Perhaps it is not a coincidence that Art Briles could only find a job coaching American football in the city where the author of “The Divine Comedy” was born.

As Dante Alighieri, known for “Dante’s Inferno,” was born in Florence, so is the odd rebirth of Briles’ coaching career.

On Saturday in Florence, Italy, in front of what sounded like a few hundred fans, Briles’ Firenze Guelfi defeated the Parma Panthers, 27-17. Firenze trailed 17-0 before coming back to win the Italy Division I game; Firenze Guelfi out-scored Parma 21-0 in the second half.

It was the first time Briles won a game since leading Baylor to a win over North Carolina in the Athletic Bowl in December of 2015.

The Firenze Guelfi game was streamed live on Facebook, complete with play-by-play and color analysis, in Italian. I could understand the following, “I am afraid Coach Briles is not too trusting of his kicker,” which was said in English, as was, “FUMBLE!”

During a long Parma touchdown run, the announcer said, “Oh, mama mia!” He did not say, “My, my, how can I resist you?” (apologies, but that’s a layup).

Former Baylor Bear Lynx Hawthrone, who played for Briles at BU from ‘13 to ‘16, contributed, as did former Baylor walk-on Silas Nacita.

Hawthorne scored on a 6-yard touchdown run, and Nacita scored a touchdown as well. According to the announcers, Nacita was the MVP of the game. Every other player looked to be the equivalent of a Division III player.

Coaching this team, or something akin to this level, could be it for Briles, who looks to be out of options to land a college job.

He was fired in May of 2016 from Baylor after he became the face of the myriad of sexual assault allegations against members of his team, and Title IX failures at the school. He accepted a buyout of what was essentially $18 million, in part because he believed he would land another job in a matter of months.

Although he has had conversations with some schools, all of them dropped the subject after sensing the media and public backlash would be so loud and strident that he was not worth the risk.

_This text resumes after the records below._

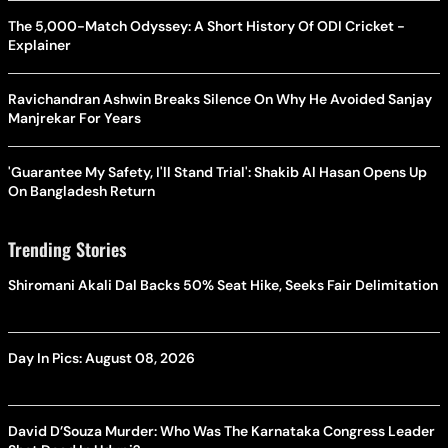
The 5,000-Match Odyssey: A Short History Of ODI Cricket -
Explainer
Ravichandran Ashwin Breaks Silence On Why He Avoided Sanjay
Manjrekar For Years
'Guarantee My Safety, I'll Stand Trial': Shakib Al Hasan Opens Up
On Bangladesh Return
Trending Stories
Shiromani Akali Dal Backs 50% Seat Hike, Seeks Fair Delimitation
Day In Pics: August 08, 2026
David D’Souza Murder: Who Was The Karnataka Congress Leader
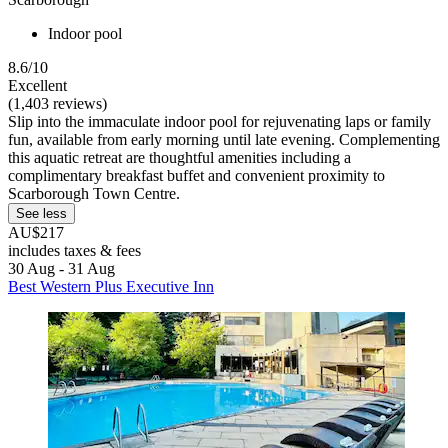
Indoor pool
8.6/10
Excellent
(1,403 reviews)
Slip into the immaculate indoor pool for rejuvenating laps or family
fun, available from early morning until late evening. Complementing
this aquatic retreat are thoughtful amenities including a
complimentary breakfast buffet and convenient proximity to
Scarborough Town Centre.
See less
AU$217
includes taxes & fees
30 Aug - 31 Aug
Best Western Plus Executive Inn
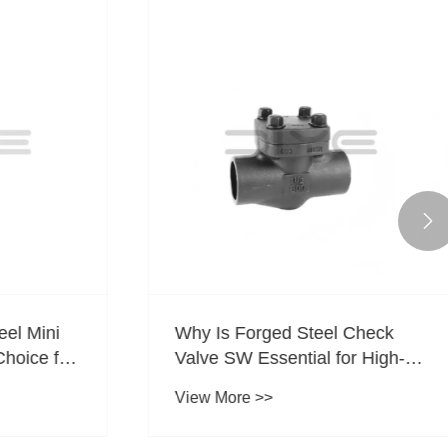

el Mini
Why Is Forged Steel Check
hoice for
Valve SW Essential for High-
l?
Pressure Piping Systems?
View More >>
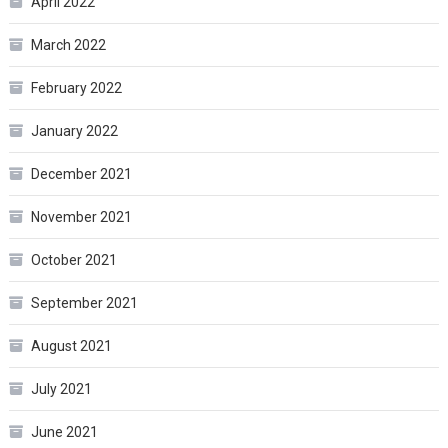
April 2022
March 2022
February 2022
January 2022
December 2021
November 2021
October 2021
September 2021
August 2021
July 2021
June 2021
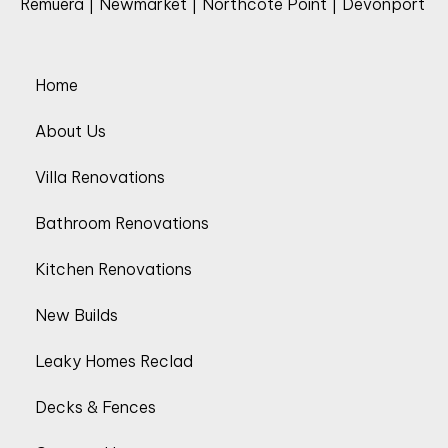
Remuera | Newmarket | Northcote Point | Devonport
Home
About Us
Villa Renovations
Bathroom Renovations
Kitchen Renovations
New Builds
Leaky Homes Reclad
Decks & Fences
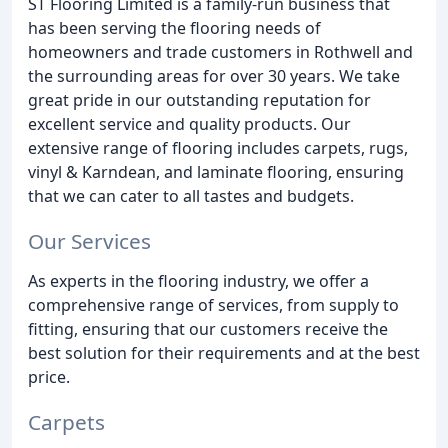
ST Flooring Limited is a family-run business that
has been serving the flooring needs of
homeowners and trade customers in Rothwell and
the surrounding areas for over 30 years. We take
great pride in our outstanding reputation for
excellent service and quality products. Our
extensive range of flooring includes carpets, rugs,
vinyl & Karndean, and laminate flooring, ensuring
that we can cater to all tastes and budgets.
Our Services
As experts in the flooring industry, we offer a
comprehensive range of services, from supply to
fitting, ensuring that our customers receive the
best solution for their requirements and at the best
price.
Carpets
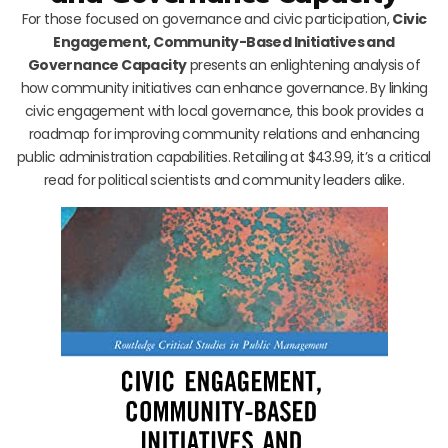
For those focused on governance and civic participation,
Civic
Engagement, Community-Based Initiatives and
Governance Capacity
presents an enlightening analysis of
how community initiatives can enhance governance. By linking
civic engagement with local governance, this book provides a
roadmap for improving community relations and enhancing
public administration capabilities. Retailing at $43.99, it’s a critical
read for political scientists and community leaders alike.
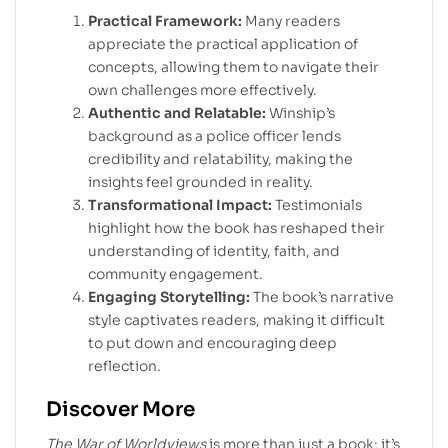
Practical Framework:
Many readers
appreciate the practical application of
concepts, allowing them to navigate their
own challenges more effectively.
Authentic and Relatable:
Winship’s
background as a police officer lends
credibility and relatability, making the
insights feel grounded in reality.
Transformational Impact:
Testimonials
highlight how the book has reshaped their
understanding of identity, faith, and
community engagement.
Engaging Storytelling:
The book’s narrative
style captivates readers, making it difficult
to put down and encouraging deep
reflection.
Discover More
The War of Worldviews
is more than just a book; it’s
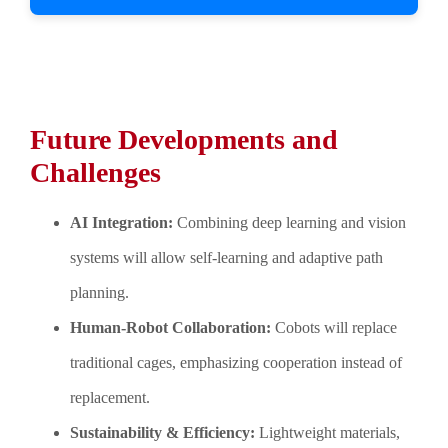
Future Developments and
Challenges
AI Integration:
Combining deep learning and vision
systems will allow self-learning and adaptive path
planning.
Human-Robot Collaboration:
Cobots will replace
traditional cages, emphasizing cooperation instead of
replacement.
Sustainability & Efficiency:
Lightweight materials,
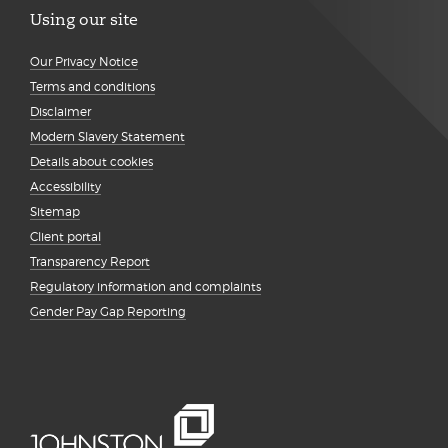
Using our site
Our Privacy Notice
Terms and conditions
Disclaimer
Modern Slavery Statement
Details about cookies
Accessibility
Sitemap
Client portal
Transparency Report
Regulatory information and complaints
Gender Pay Gap Reporting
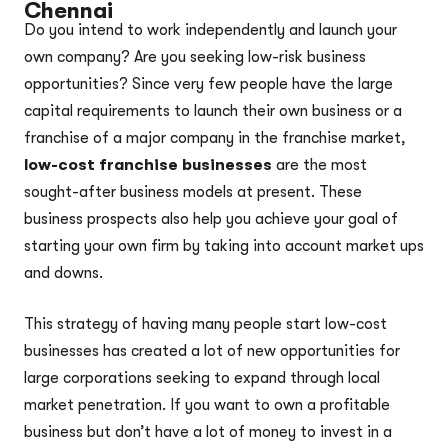
Chennai
Do you intend to work independently and launch your
own company? Are you seeking low-risk business
opportunities? Since very few people have the large
capital requirements to launch their own business or a
franchise of a major company in the franchise market,
low-cost franchise businesses
are the most
sought-after business models at present. These
business prospects also help you achieve your goal of
starting your own firm by taking into account market ups
and downs.
This strategy of having many people start low-cost
businesses has created a lot of new opportunities for
large corporations seeking to expand through local
market penetration. If you want to own a profitable
business but don’t have a lot of money to invest in a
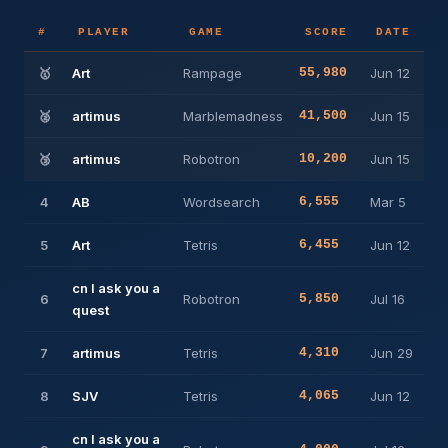
#
PLAYER
GAME
SCORE
DATE
🥇
Art
Rampage
55,980
Jun 12
🥈
artimus
Marblemadness
41,500
Jun 15
🥉
artimus
Robotron
10,200
Jun 15
4
AB
Wordsearch
6,555
Mar 5
5
Art
Tetris
6,455
Jun 12
cn I ask you a
6
Robotron
5,850
Jul 16
quest
7
artimus
Tetris
4,310
Jun 29
8
SJV
Tetris
4,065
Jun 12
cn I ask you a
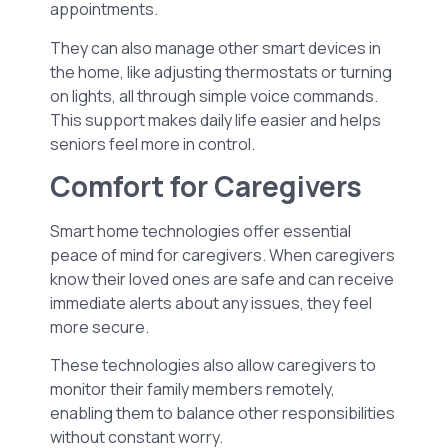
appointments.
They can also manage other smart devices in
the home, like adjusting thermostats or turning
on lights, all through simple voice commands.
This support makes daily life easier and helps
seniors feel more in control.
Comfort for Caregivers
Smart home technologies offer essential
peace of mind for caregivers. When caregivers
know their loved ones are safe and can receive
immediate alerts about any issues, they feel
more secure.
These technologies also allow caregivers to
monitor their family members remotely,
enabling them to balance other responsibilities
without constant worry.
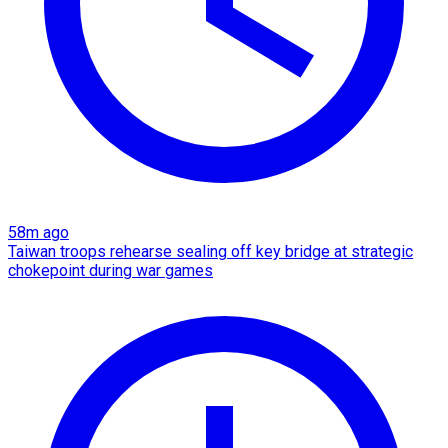
58m ago
Taiwan troops rehearse sealing off key bridge at strategic
chokepoint during war games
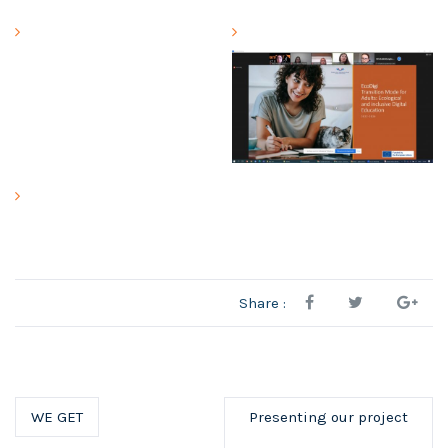
Share :
WE GET
Presenting our project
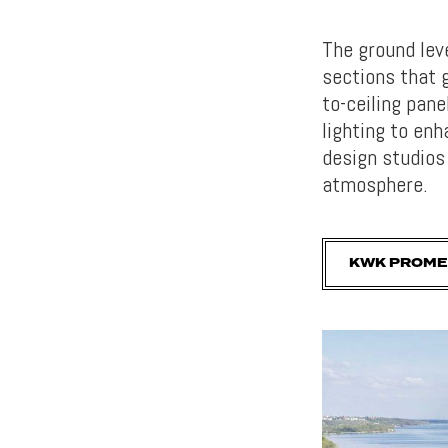
The ground lev
sections that g
to-ceiling pane
lighting to enh
design studios
atmosphere.
KWK PROME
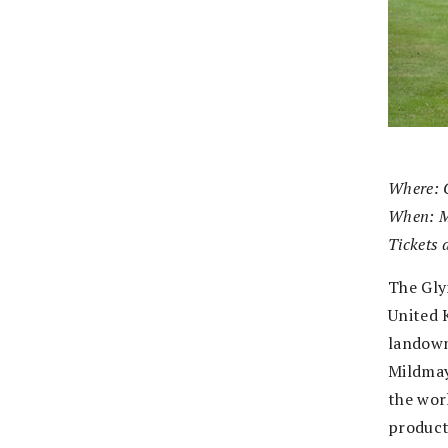
Where: 
When: M
Tickets 
The Gly
United 
landown
Mildmay
the wor
product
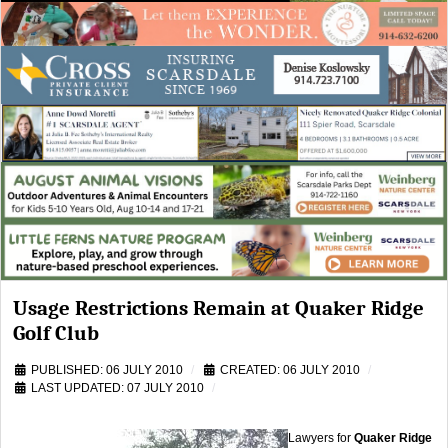
Usage Restrictions Remain at Quaker Ridge
Golf Club
PUBLISHED: 06 JULY 2010
CREATED: 06 JULY 2010
LAST UPDATED: 07 JULY 2010
Lawyers for
Quaker Ridge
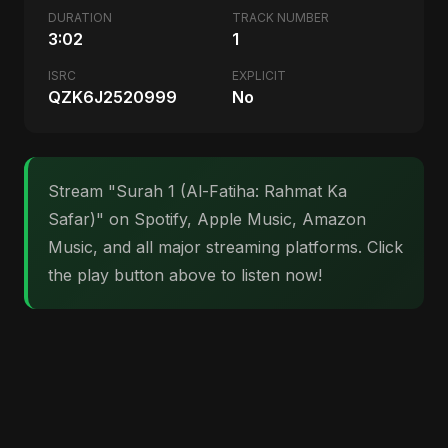
DURATION
TRACK NUMBER
3:02
1
ISRC
EXPLICIT
QZK6J2520999
No
Stream "Surah 1 (Al-Fatiha: Rahmat Ka
Safar)" on Spotify, Apple Music, Amazon
Music, and all major streaming platforms. Click
the play button above to listen now!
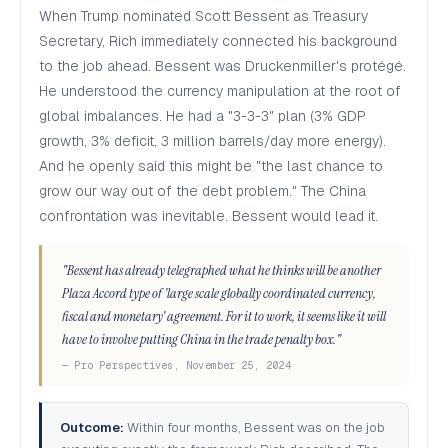
When Trump nominated Scott Bessent as Treasury
Secretary, Rich immediately connected his background
to the job ahead. Bessent was Druckenmiller's protégé.
He understood the currency manipulation at the root of
global imbalances. He had a "3-3-3" plan (3% GDP
growth, 3% deficit, 3 million barrels/day more energy).
And he openly said this might be "the last chance to
grow our way out of the debt problem." The China
confrontation was inevitable. Bessent would lead it.
"Bessent has already telegraphed what he thinks will be another
Plaza Accord type of 'large scale globally coordinated currency,
fiscal and monetary' agreement. For it to work, it seems like it will
have to involve putting China in the trade penalty box."
— Pro Perspectives, November 25, 2024
Outcome:
Within four months, Bessent was on the job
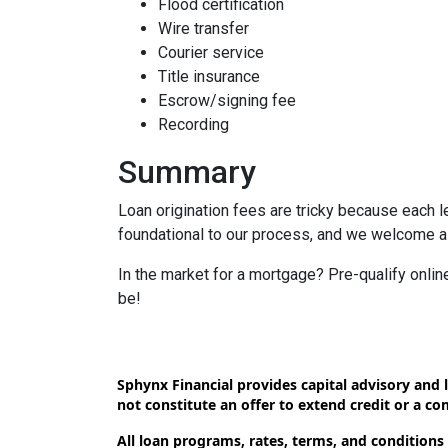
Flood certification
Wire transfer
Courier service
Title insurance
Escrow/signing fee
Recording
Summary
Loan origination fees are tricky because each l
foundational to our process, and we welcome al
In the market for a mortgage? Pre-qualify onli
be!
Sphynx Financial provides capital advisory and l
not constitute an offer to extend credit or a c
All loan programs, rates, terms, and conditions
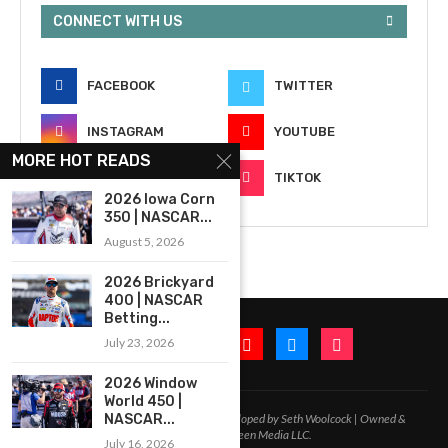
CONNECT WITH US
FACEBOOK
TWITTER
INSTAGRAM
YOUTUBE
MORE HOT READS
EMAIL
TIKTOK
2026 Iowa Corn
350 | NASCAR...
August 5, 2026
2026 Brickyard
400 | NASCAR
Betting...
July 23, 2026
2026 Window
World 450 |
2020-2026 – All Rights Reserved. Developed by Seth Woolcock | Owned &
NASCAR...
Operated by In-Between Media LLC.
July 16, 2026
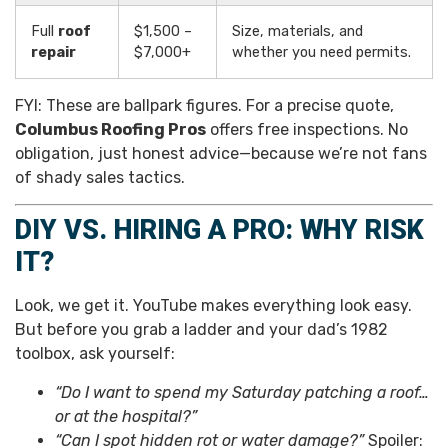
Full
roof
$1,500 –
Size, materials, and
repair
$7,000+
whether you need permits.
FYI: These are ballpark figures. For a precise quote,
Columbus Roofing Pros
offers free inspections. No
obligation, just honest advice—because we’re not fans
of shady sales tactics.
DIY VS. HIRING A PRO: WHY RISK
IT?
Look, we get it. YouTube makes everything look easy.
But before you grab a ladder and your dad’s 1982
toolbox, ask yourself:
“Do I want to spend my Saturday patching a roof…
or at the hospital?”
“Can I spot hidden rot or water damage?”
Spoiler:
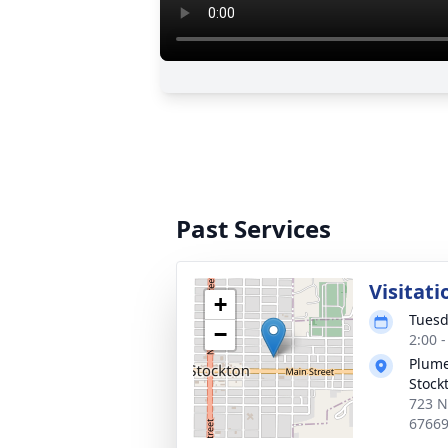
Past Services
Visitati
+
Tuesd
−
2:00 
Plume
Stock
723 N
6766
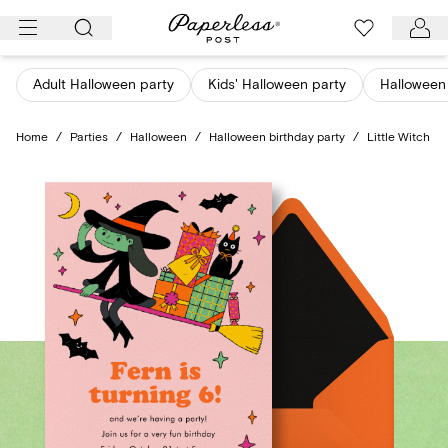
Skip
to
content
Adult Halloween party
Kids' Halloween party
Halloween
Home
/
Parties
/
Halloween
/
Halloween birthday party
/
Little Witch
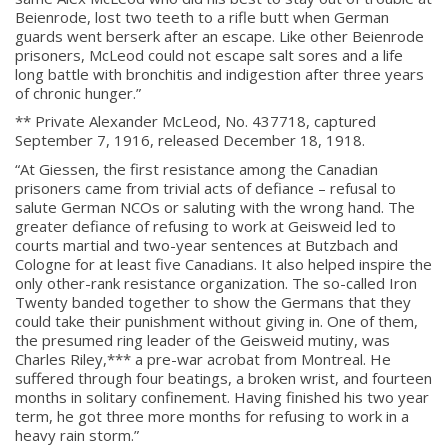
Beienrode, lost two teeth to a rifle butt when German
guards went berserk after an escape. Like other Beienrode
prisoners, McLeod could not escape salt sores and a life
long battle with bronchitis and indigestion after three years
of chronic hunger.”
** Private Alexander McLeod, No. 437718, captured
September 7, 1916, released December 18, 1918.
“At Giessen, the first resistance among the Canadian
prisoners came from trivial acts of defiance – refusal to
salute German NCOs or saluting with the wrong hand. The
greater defiance of refusing to work at Geisweid led to
courts martial and two-year sentences at Butzbach and
Cologne for at least five Canadians. It also helped inspire the
only other-rank resistance organization. The so-called Iron
Twenty banded together to show the Germans that they
could take their punishment without giving in. One of them,
the presumed ring leader of the Geisweid mutiny, was
Charles Riley,*** a pre-war acrobat from Montreal. He
suffered through four beatings, a broken wrist, and fourteen
months in solitary confinement. Having finished his two year
term, he got three more months for refusing to work in a
heavy rain storm.”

He was hired by a CFL team for one day in Aug. of ‘17, but the league forced his removal after sponsors threatened to pull out.

In Feb., Southern Miss was set to name him the offensive coordinator, but terminated the offer after the criticism grew too loud.

Briles, 63, accepted the job in Florence last year, and he can leave essentially at any point to accept a different job with no penalty.

There also remains the matter of an NCAA investigation into both Briles and Baylor; the investigation is expected to have a resolution by early summer, or late spring. An NCAA penalty on Briles will make him landing a college job even more difficult.

Even without an NCAA penalty, his college career is likely over. He comes with baggage that no school, or specifically administrators, want to explain.

For the time being, and maybe for the rest of his career, coaching ball in the place where Dante created his Inferno may be the professional high point for Art Briles.